> Problem statement: Repeat everything from the start of the entries down to the line containing "く」「論理的」「志望度の高さをアピール」しましょう。", replacing "Контакты" with "Связь" and leaving everything else unchanged.

☆ ☆ ☆

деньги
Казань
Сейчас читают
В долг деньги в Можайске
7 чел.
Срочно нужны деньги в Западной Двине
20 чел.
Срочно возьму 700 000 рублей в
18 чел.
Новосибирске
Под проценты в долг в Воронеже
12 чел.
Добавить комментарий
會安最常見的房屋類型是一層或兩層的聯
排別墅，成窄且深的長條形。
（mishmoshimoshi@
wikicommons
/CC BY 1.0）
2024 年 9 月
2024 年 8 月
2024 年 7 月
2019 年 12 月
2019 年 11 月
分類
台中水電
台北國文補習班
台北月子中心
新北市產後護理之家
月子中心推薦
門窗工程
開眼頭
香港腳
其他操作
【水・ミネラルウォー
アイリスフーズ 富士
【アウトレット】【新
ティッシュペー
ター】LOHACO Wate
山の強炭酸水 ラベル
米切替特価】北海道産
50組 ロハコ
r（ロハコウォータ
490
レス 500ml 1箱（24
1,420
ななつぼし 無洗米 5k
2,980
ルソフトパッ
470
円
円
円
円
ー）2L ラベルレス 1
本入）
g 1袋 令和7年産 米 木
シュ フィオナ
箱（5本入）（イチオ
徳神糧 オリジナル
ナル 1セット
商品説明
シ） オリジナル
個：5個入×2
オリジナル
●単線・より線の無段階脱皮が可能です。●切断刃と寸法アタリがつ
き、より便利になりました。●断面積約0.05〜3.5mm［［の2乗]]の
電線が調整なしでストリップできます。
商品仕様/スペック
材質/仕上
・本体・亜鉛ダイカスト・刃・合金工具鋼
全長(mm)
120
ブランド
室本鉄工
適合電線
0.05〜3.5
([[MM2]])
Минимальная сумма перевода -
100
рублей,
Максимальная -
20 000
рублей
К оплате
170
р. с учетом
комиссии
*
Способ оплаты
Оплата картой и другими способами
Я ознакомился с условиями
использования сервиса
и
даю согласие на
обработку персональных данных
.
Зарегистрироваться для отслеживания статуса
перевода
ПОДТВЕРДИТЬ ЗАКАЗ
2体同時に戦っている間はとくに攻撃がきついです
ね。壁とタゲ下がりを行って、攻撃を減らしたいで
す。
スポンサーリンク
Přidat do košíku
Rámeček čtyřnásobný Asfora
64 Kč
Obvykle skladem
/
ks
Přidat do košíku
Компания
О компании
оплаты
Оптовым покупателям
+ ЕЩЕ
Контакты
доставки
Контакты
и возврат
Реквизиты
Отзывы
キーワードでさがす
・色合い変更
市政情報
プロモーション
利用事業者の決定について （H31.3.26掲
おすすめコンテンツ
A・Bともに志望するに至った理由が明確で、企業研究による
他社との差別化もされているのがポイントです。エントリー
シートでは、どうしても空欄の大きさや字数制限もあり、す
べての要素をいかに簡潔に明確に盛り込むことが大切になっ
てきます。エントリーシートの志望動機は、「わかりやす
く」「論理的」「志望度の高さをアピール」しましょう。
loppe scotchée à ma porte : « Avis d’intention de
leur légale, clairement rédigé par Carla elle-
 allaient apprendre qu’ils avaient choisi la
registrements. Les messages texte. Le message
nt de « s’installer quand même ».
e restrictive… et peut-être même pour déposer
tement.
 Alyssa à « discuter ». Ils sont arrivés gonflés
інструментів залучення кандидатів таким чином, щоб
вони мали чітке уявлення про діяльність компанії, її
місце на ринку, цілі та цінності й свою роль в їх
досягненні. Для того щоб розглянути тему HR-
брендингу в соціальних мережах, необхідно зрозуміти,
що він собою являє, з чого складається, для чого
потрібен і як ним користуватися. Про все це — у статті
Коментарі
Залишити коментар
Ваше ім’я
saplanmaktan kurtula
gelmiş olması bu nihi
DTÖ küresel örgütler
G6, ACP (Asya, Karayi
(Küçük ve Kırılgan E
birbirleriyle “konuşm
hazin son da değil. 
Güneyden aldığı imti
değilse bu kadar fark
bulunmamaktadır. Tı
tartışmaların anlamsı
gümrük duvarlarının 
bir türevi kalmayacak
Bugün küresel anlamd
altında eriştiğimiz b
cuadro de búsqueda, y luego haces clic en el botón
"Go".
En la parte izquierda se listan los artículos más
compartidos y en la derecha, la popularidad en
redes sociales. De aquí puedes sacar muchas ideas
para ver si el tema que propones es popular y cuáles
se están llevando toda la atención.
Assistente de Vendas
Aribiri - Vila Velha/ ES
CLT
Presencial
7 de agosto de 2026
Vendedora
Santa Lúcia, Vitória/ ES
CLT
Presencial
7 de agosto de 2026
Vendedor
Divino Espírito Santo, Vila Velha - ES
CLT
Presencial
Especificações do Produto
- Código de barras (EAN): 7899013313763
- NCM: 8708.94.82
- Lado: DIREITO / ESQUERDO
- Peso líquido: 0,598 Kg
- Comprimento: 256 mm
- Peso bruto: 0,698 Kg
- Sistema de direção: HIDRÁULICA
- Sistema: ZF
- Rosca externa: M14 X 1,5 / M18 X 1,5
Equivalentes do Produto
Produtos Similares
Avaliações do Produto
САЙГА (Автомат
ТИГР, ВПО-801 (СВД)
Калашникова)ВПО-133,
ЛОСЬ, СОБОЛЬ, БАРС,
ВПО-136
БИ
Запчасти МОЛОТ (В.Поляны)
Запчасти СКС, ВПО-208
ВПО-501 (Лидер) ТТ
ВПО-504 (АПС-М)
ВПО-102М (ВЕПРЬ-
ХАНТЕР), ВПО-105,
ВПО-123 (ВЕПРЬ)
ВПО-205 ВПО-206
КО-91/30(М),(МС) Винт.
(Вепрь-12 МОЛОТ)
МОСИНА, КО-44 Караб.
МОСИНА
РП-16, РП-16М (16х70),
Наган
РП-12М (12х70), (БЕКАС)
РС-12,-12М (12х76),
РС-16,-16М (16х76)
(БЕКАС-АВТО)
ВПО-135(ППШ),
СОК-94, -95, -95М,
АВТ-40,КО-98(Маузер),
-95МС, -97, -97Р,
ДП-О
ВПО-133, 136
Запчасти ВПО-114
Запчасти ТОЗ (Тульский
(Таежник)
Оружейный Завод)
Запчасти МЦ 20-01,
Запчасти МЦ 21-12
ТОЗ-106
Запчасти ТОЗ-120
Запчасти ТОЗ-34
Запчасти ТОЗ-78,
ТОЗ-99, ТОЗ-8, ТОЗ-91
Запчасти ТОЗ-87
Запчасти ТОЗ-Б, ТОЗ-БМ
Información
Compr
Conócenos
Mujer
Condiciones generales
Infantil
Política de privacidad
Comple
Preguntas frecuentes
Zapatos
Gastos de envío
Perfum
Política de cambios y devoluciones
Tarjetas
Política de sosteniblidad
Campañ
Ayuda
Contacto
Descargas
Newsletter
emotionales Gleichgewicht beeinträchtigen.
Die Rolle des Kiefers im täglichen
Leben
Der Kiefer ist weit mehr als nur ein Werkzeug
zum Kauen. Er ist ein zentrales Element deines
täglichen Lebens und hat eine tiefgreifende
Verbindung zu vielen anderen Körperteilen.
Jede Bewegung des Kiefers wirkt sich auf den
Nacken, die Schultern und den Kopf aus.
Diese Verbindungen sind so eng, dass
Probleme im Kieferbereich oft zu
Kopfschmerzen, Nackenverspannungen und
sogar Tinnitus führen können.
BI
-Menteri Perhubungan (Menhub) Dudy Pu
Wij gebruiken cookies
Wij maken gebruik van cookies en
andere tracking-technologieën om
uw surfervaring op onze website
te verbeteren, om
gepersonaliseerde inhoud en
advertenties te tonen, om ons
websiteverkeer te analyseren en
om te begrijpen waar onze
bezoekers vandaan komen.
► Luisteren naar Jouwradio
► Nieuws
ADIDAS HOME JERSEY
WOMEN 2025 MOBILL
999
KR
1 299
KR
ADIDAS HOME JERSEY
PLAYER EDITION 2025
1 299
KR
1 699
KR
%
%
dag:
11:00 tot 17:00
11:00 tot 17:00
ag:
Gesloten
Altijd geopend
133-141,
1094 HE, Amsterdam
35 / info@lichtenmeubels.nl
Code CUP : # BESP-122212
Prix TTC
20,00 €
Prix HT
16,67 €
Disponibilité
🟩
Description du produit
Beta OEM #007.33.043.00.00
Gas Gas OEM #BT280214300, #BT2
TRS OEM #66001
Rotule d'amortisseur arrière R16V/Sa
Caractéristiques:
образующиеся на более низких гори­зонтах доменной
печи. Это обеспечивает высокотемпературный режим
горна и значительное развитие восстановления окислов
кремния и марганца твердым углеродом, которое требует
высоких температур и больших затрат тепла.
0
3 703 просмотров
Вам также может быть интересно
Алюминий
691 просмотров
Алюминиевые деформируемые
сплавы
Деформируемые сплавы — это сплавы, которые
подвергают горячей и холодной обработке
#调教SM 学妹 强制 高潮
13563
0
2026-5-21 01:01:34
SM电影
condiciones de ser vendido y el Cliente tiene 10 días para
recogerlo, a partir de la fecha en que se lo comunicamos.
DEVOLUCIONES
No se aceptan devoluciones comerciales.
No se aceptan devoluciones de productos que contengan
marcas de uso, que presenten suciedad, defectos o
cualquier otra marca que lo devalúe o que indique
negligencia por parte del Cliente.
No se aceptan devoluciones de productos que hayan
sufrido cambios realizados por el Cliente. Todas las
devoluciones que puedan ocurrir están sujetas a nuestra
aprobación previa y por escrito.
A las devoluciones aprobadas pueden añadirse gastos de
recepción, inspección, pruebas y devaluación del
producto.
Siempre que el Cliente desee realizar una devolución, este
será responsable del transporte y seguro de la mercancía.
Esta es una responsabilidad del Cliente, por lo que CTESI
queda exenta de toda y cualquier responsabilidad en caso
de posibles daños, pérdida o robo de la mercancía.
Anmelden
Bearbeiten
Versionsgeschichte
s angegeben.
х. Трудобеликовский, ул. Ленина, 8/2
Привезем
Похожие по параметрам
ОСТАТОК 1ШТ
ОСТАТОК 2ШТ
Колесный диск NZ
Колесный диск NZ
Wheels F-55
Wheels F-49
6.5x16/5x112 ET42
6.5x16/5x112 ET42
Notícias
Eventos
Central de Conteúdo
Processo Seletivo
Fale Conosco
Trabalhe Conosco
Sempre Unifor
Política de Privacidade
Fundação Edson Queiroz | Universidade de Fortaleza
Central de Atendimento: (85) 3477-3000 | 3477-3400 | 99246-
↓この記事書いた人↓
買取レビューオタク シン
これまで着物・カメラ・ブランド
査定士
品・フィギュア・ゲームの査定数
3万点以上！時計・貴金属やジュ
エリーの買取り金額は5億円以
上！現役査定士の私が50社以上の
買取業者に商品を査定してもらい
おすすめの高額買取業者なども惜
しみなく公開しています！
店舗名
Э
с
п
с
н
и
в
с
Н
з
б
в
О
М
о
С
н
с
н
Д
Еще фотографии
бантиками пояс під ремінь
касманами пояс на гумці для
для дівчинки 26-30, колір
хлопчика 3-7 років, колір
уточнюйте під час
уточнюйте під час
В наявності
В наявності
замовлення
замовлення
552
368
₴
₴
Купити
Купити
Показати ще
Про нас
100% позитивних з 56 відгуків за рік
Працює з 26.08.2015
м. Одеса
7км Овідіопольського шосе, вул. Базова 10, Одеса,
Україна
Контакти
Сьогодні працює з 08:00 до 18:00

☆ ☆ ☆

> Response area:
деньги
Казань
Сейчас читают
В долг деньги в Можайске
7 чел.
Срочно нужны деньги в Западной Двине
20 чел.
Срочно возьму 700 000 рублей в
18 чел.
Новосибирске
Под проценты в долг в Воронеже
12 чел.
Добавить комментарий
會安最常見的房屋類型是一層或兩層的聯
排別墅，成窄且深的長條形。
（mishmoshimoshi@
wikicommons
/CC BY 1.0）
2024 年 9 月
2024 年 8 月
2024 年 7 月
2019 年 12 月
2019 年 11 月
分類
台中水電
台北國文補習班
台北月子中心
新北市產後護理之家
月子中心推薦
門窗工程
開眼頭
香港腳
其他操作
【水・ミネラルウォー
アイリスフーズ 富士
【アウトレット】【新
ティッシュペー
ター】LOHACO Wate
山の強炭酸水 ラベル
米切替特価】北海道産
50組 ロハコ
r（ロハコウォータ
490
レス 500ml 1箱（24
1,420
ななつぼし 無洗米 5k
2,980
ルソフトパッ
470
円
円
円
円
ー）2L ラベルレス 1
本入）
g 1袋 令和7年産 米 木
シュ フィオナ
箱（5本入）（イチオ
徳神糧 オリジナル
ナル 1セット
商品説明
シ） オリジナル
個：5個入×2
オリジナル
●単線・より線の無段階脱皮が可能です。●切断刃と寸法アタリがつ
き、より便利になりました。●断面積約0.05〜3.5mm［［の2乗]]の
電線が調整なしでストリップできます。
商品仕様/スペック
材質/仕上
・本体・亜鉛ダイカスト・刃・合金工具鋼
全長(mm)
120
ブランド
室本鉄工
適合電線
0.05〜3.5
([[MM2]])
Минимальная сумма перевода -
100
рублей,
Максимальная -
20 000
рублей
К оплате
170
р. с учетом
комиссии
*
Способ оплаты
Оплата картой и другими способами
Я ознакомился с условиями
использования сервиса
и
даю согласие на
обработку персональных данных
.
Зарегистрироваться для отслеживания статуса
перевода
ПОДТВЕРДИТЬ ЗАКАЗ
2体同時に戦っている間はとくに攻撃がきついです
ね。壁とタゲ下がりを行って、攻撃を減らしたいで
す。
スポンサーリンク
Přidat do košíku
Rámeček čtyřnásobný Asfora
64 Kč
Obvykle skladem
/
ks
Přidat do košíku
Компания
О компании
оплаты
Оптовым покупателям
+ ЕЩЕ
Связь
доставки
Связь
и возврат
Реквизиты
Отзывы
キーワードでさがす
・色合い変更
市政情報
プロモーション
利用事業者の決定について （H31.3.26掲
おすすめコンテンツ
A・Bともに志望するに至った理由が明確で、企業研究による
他社との差別化もされているのがポイントです。エントリー
シートでは、どうしても空欄の大きさや字数制限もあり、す
べての要素をいかに簡潔に明確に盛り込むことが大切になっ
てきます。エントリーシートの志望動機は、「わかりやす
く」「論理的」「志望度の高さをアピール」しましょう。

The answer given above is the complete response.